En un bosquecillo próximo a la accidentada cresta había un manantial que alimentaba una pequeña charca, cuyas aguas se desbordaban y descendían por el medio de la pendiente en forma de cuenco, seguían a través del llano valle e iban, finalmente, a desembocar en el cauce mayor en torno al que se había plantado el campamento. El arroyo era tan pequeño que la gente lo cruzaba con facilidad, pero la charca de aguas claras y frías de lo alto proporcionaba una fuente permanente de agua limpia y potable.

Ayla subió hacia los árboles por un sendero paralelo al arroyo, tan poco caudaloso que apenas teñía de humedad brillante las piedras del lecho. Se detuvo a beber del manantial y luego se dio media vuelta. El chispeante hilo de agua que resbalaba ladera abajo le llamó la atención. Observó cómo se unía al riachuelo, que atravesaba el amplio y populoso campamento y continuaba hacía el siguiente valle y el Río. Era un paisaje perfilado por el relieve pronunciado de los altos montes, los precipicios de piedra caliza y los valles cruzados por ríos.

Captó su atención el sonido que se elevaba desde el campamento, canalizado por la ladera circular. Era un sonido distinto a cuantos conocía: las voces del gran número de gente que charlaba en el campamento fundidas en un solo sonido. El murmullo de voces unidas era como un rugido ahogado, aunque a veces se oían gritos, llamadas y protestas. Aun sin ser igual, recordaba al zumbido de un gran panal de abejas o los bramidos de una manada de uros a lo lejos, y se alegró de aquel momento de soledad.

Aunque no estaba completamente sola. Vio a Lobo husmear en todas las grietas y agujeros, y sonrió. Ayla dio gracias por tenerlo a su lado. Por otra parte, aunque no estaba habituada a tal cantidad de gente reunida en el mismo lugar, tampoco le apetecía estar sola. Ya había tenido soledad suficiente en el valle que había encontrado después de abandonar el clan, y no estaba segura de haberlo podido resistir sin la compañía primero de Whinney y después de Bebé.
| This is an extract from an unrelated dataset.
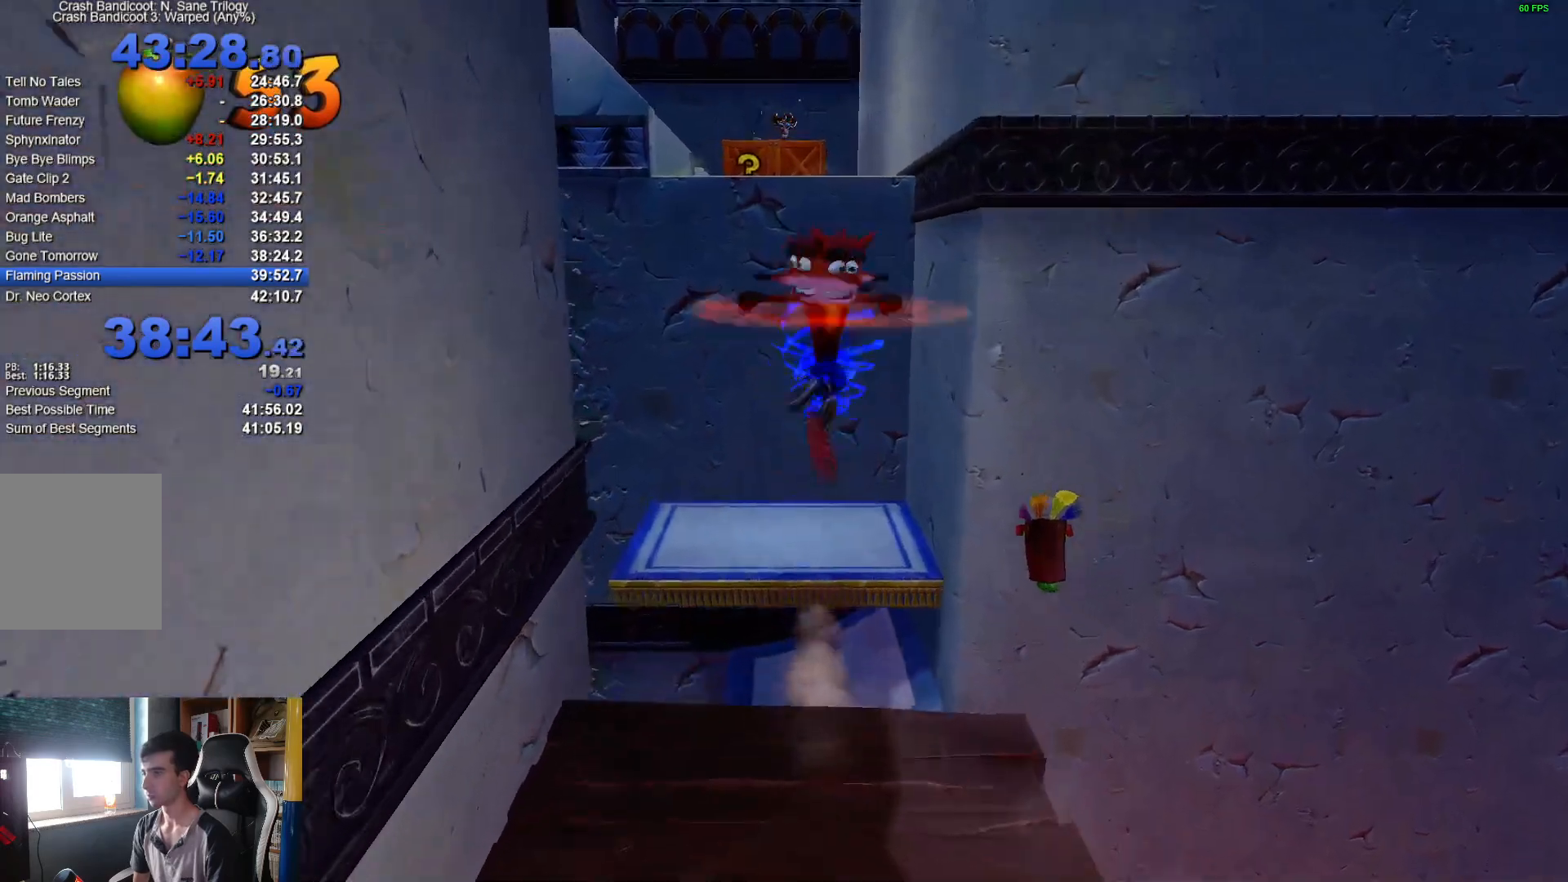
{"buttons": ["A"], "left_stick": "up", "right_stick": "center", "events": [[167, "A", "up"], [183, "L2", "down"], [300, "L2", "up"], [417, "A", "down"], [417, "X", "up"]]}
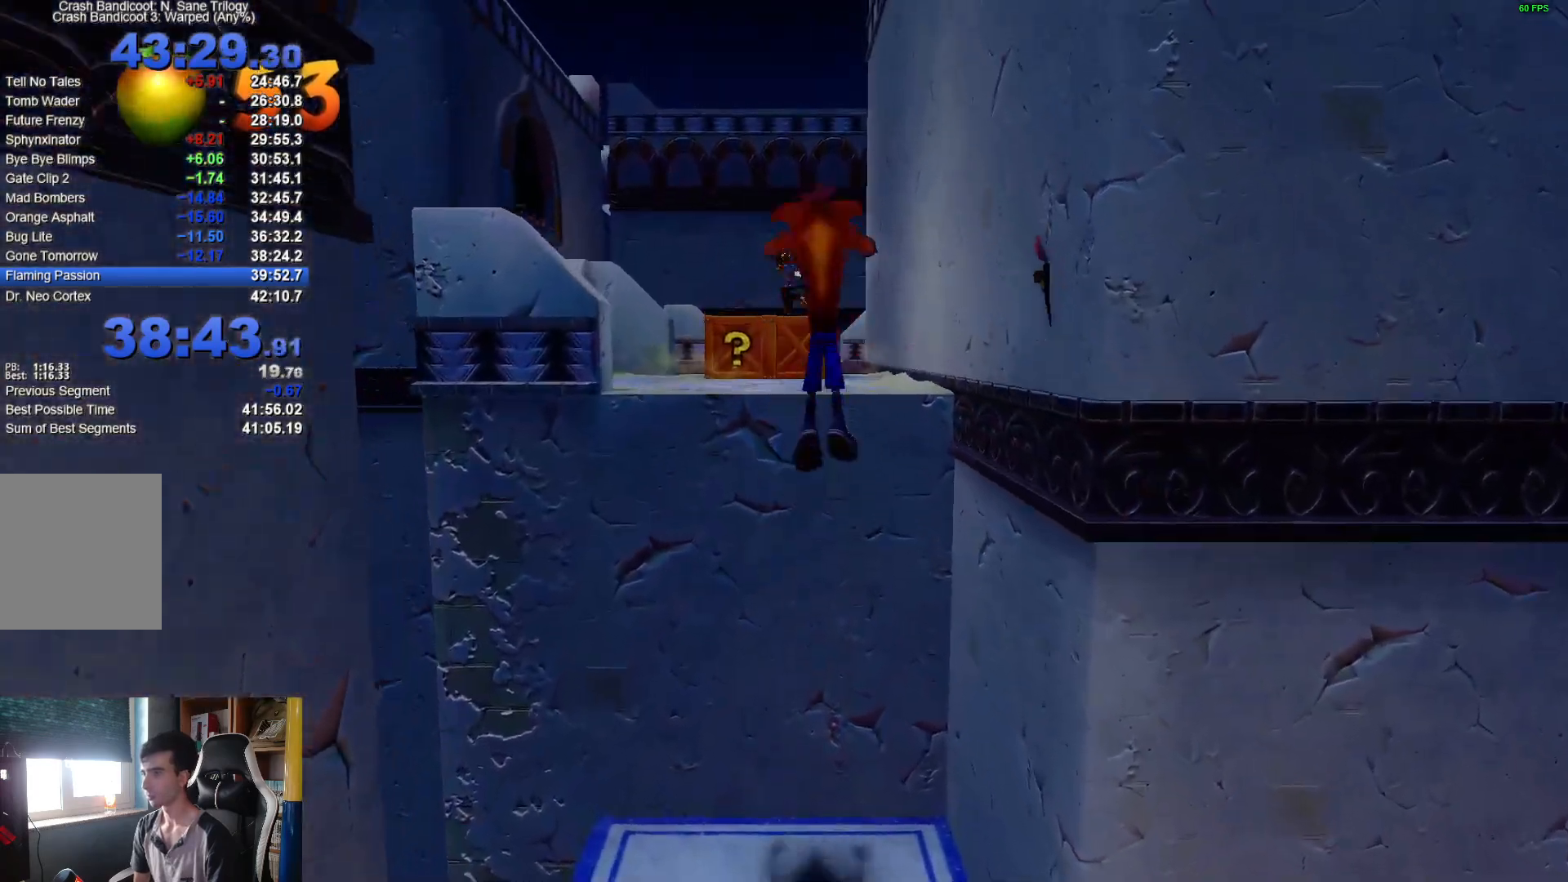
{"buttons": [], "left_stick": "up", "right_stick": "center"}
Incluso con ellos, había sido una vida solitaria. Afortunadamente, ella ya sabía conseguir comida y hacer lo necesario para sobrevivir, por lo que aprendió a disfrutar de la libertad absoluta… y sus consecuencias. Por primera vez pudo hacer lo que deseaba, incluso adoptar un potro o un león. Viviendo sola, sin depender más que de sí misma, había descubierto que una persona podía vivir un tiempo en soledad relativamente bien si era joven, sana y fuerte. Pero al enfermar tomó conciencia de su vulnerabilidad.